Reproduce verbatim the lines in the items below, from the line containing "Processing addon 54: PermaProps" through the line containing "Processing addon 51: Fading", inclusive of both.

== == ==

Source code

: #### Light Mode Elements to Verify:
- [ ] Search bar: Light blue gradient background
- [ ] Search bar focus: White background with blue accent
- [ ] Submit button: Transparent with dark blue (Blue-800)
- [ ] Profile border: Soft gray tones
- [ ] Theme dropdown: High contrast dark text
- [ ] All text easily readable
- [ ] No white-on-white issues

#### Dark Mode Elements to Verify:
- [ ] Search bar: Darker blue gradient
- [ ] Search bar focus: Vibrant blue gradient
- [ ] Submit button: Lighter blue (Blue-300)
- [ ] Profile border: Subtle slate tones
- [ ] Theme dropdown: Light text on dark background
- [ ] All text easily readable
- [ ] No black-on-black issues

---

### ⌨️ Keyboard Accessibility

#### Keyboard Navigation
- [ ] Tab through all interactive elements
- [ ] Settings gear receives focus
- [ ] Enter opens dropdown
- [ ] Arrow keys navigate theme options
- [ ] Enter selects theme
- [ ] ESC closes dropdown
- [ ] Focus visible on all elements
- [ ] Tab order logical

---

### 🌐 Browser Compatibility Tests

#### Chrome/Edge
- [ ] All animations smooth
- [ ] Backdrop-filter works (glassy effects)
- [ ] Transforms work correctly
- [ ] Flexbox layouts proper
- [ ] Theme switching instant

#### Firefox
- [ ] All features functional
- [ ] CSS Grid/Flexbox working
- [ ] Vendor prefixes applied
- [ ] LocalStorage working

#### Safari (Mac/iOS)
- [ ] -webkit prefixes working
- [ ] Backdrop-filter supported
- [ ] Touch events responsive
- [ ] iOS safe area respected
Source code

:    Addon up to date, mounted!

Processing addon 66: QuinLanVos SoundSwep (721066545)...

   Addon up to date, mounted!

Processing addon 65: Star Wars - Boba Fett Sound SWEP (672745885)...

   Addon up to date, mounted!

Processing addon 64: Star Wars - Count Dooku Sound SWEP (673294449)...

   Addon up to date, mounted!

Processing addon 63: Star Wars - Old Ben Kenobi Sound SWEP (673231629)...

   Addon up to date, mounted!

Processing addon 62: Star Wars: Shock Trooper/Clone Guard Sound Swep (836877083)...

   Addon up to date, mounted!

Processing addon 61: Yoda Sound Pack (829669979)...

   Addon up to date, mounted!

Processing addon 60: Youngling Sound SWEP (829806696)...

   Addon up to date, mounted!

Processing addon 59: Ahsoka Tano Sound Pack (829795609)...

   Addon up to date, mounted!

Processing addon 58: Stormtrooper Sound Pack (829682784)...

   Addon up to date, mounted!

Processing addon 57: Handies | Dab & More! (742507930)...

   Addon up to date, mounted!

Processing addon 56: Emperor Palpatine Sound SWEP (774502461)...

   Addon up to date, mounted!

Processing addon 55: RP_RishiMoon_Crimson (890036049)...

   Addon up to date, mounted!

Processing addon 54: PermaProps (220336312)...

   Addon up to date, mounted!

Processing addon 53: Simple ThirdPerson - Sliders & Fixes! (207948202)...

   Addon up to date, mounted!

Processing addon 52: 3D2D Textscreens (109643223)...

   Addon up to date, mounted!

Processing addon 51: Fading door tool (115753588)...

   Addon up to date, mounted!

== == ==

**RESULT FOR THIS TASK**
Processing addon 54: PermaProps (220336312)...

   Addon up to date, mounted!

Processing addon 53: Simple ThirdPerson - Sliders & Fixes! (207948202)...

   Addon up to date, mounted!

Processing addon 52: 3D2D Textscreens (109643223)...

   Addon up to date, mounted!

Processing addon 51: Fading door tool (115753588)...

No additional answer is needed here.